Data for processing >>
————

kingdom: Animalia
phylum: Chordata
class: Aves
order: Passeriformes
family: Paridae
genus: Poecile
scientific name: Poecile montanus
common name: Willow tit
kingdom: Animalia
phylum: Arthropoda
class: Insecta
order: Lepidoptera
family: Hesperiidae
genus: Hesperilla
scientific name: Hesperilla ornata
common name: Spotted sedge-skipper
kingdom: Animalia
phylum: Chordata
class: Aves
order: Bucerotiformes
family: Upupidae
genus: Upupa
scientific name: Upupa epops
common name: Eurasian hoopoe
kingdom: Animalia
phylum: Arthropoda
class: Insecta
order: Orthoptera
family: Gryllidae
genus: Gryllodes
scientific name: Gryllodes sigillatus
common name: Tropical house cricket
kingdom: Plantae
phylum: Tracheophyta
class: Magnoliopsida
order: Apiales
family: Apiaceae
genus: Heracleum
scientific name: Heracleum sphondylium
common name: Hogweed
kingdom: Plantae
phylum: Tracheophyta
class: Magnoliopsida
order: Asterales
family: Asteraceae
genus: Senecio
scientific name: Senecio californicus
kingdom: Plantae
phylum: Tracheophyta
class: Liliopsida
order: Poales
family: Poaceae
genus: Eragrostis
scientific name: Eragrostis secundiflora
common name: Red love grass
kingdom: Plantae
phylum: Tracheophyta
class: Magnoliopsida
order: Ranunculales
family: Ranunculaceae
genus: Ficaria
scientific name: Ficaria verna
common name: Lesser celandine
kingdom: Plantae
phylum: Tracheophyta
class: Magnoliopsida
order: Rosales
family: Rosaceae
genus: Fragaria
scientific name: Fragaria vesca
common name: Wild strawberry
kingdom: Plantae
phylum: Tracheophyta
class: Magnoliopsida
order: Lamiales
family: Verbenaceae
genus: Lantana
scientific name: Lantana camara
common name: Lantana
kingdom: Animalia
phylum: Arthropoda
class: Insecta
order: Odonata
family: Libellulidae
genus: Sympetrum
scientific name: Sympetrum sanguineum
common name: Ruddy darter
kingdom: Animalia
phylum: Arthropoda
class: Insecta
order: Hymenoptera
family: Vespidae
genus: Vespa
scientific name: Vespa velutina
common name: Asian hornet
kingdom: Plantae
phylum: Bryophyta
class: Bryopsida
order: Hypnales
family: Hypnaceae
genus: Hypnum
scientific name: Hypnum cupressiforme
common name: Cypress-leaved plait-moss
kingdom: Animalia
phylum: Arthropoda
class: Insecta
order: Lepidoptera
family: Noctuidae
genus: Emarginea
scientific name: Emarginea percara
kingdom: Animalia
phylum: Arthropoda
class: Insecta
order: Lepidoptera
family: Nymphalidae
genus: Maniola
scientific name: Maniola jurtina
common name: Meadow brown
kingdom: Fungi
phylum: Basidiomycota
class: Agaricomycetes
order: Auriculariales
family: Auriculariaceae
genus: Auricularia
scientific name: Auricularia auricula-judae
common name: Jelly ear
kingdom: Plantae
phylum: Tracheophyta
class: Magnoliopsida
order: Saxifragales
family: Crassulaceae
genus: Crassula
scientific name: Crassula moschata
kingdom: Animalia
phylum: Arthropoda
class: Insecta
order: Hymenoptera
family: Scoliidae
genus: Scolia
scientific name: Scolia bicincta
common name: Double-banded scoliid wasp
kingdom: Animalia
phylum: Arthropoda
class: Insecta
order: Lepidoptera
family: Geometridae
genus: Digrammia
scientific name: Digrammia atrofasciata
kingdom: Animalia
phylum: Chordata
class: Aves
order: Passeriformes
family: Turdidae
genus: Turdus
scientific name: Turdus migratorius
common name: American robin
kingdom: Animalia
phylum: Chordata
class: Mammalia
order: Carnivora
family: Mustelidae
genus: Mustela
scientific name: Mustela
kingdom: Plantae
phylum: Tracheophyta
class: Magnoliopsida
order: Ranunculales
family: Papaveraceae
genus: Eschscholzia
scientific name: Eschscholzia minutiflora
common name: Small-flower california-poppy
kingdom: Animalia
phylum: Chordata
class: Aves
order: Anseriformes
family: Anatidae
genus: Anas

————

Prompt >> Please give the lines for all the items again, swapping "common name" for "vernacular name" and leaving everything else unchanged.

Output of the task >>
kingdom: Animalia
phylum: Chordata
class: Aves
order: Passeriformes
family: Paridae
genus: Poecile
scientific name: Poecile montanus
vernacular name: Willow tit
kingdom: Animalia
phylum: Arthropoda
class: Insecta
order: Lepidoptera
family: Hesperiidae
genus: Hesperilla
scientific name: Hesperilla ornata
vernacular name: Spotted sedge-skipper
kingdom: Animalia
phylum: Chordata
class: Aves
order: Bucerotiformes
family: Upupidae
genus: Upupa
scientific name: Upupa epops
vernacular name: Eurasian hoopoe
kingdom: Animalia
phylum: Arthropoda
class: Insecta
order: Orthoptera
family: Gryllidae
genus: Gryllodes
scientific name: Gryllodes sigillatus
vernacular name: Tropical house cricket
kingdom: Plantae
phylum: Tracheophyta
class: Magnoliopsida
order: Apiales
family: Apiaceae
genus: Heracleum
scientific name: Heracleum sphondylium
vernacular name: Hogweed
kingdom: Plantae
phylum: Tracheophyta
class: Magnoliopsida
order: Asterales
family: Asteraceae
genus: Senecio
scientific name: Senecio californicus
kingdom: Plantae
phylum: Tracheophyta
class: Liliopsida
order: Poales
family: Poaceae
genus: Eragrostis
scientific name: Eragrostis secundiflora
vernacular name: Red love grass
kingdom: Plantae
phylum: Tracheophyta
class: Magnoliopsida
order: Ranunculales
family: Ranunculaceae
genus: Ficaria
scientific name: Ficaria verna
vernacular name: Lesser celandine
kingdom: Plantae
phylum: Tracheophyta
class: Magnoliopsida
order: Rosales
family: Rosaceae
genus: Fragaria
scientific name: Fragaria vesca
vernacular name: Wild strawberry
kingdom: Plantae
phylum: Tracheophyta
class: Magnoliopsida
order: Lamiales
family: Verbenaceae
genus: Lantana
scientific name: Lantana camara
vernacular name: Lantana
kingdom: Animalia
phylum: Arthropoda
class: Insecta
order: Odonata
family: Libellulidae
genus: Sympetrum
scientific name: Sympetrum sanguineum
vernacular name: Ruddy darter
kingdom: Animalia
phylum: Arthropoda
class: Insecta
order: Hymenoptera
family: Vespidae
genus: Vespa
scientific name: Vespa velutina
vernacular name: Asian hornet
kingdom: Plantae
phylum: Bryophyta
class: Bryopsida
order: Hypnales
family: Hypnaceae
genus: Hypnum
scientific name: Hypnum cupressiforme
vernacular name: Cypress-leaved plait-moss
kingdom: Animalia
phylum: Arthropoda
class: Insecta
order: Lepidoptera
family: Noctuidae
genus: Emarginea
scientific name: Emarginea percara
kingdom: Animalia
phylum: Arthropoda
class: Insecta
order: Lepidoptera
family: Nymphalidae
genus: Maniola
scientific name: Maniola jurtina
vernacular name: Meadow brown
kingdom: Fungi
phylum: Basidiomycota
class: Agaricomycetes
order: Auriculariales
family: Auriculariaceae
genus: Auricularia
scientific name: Auricularia auricula-judae
vernacular name: Jelly ear
kingdom: Plantae
phylum: Tracheophyta
class: Magnoliopsida
order: Saxifragales
family: Crassulaceae
genus: Crassula
scientific name: Crassula moschata
kingdom: Animalia
phylum: Arthropoda
class: Insecta
order: Hymenoptera
family: Scoliidae
genus: Scolia
scientific name: Scolia bicincta
vernacular name: Double-banded scoliid wasp
kingdom: Animalia
phylum: Arthropoda
class: Insecta
order: Lepidoptera
family: Geometridae
genus: Digrammia
scientific name: Digrammia atrofasciata
kingdom: Animalia
phylum: Chordata
class: Aves
order: Passeriformes
family: Turdidae
genus: Turdus
scientific name: Turdus migratorius
vernacular name: American robin
kingdom: Animalia
phylum: Chordata
class: Mammalia
order: Carnivora
family: Mustelidae
genus: Mustela
scientific name: Mustela
kingdom: Plantae
phylum: Tracheophyta
class: Magnoliopsida
order: Ranunculales
family: Papaveraceae
genus: Eschscholzia
scientific name: Eschscholzia minutiflora
vernacular name: Small-flower california-poppy
kingdom: Animalia
phylum: Chordata
class: Aves
order: Anseriformes
family: Anatidae
genus: Anas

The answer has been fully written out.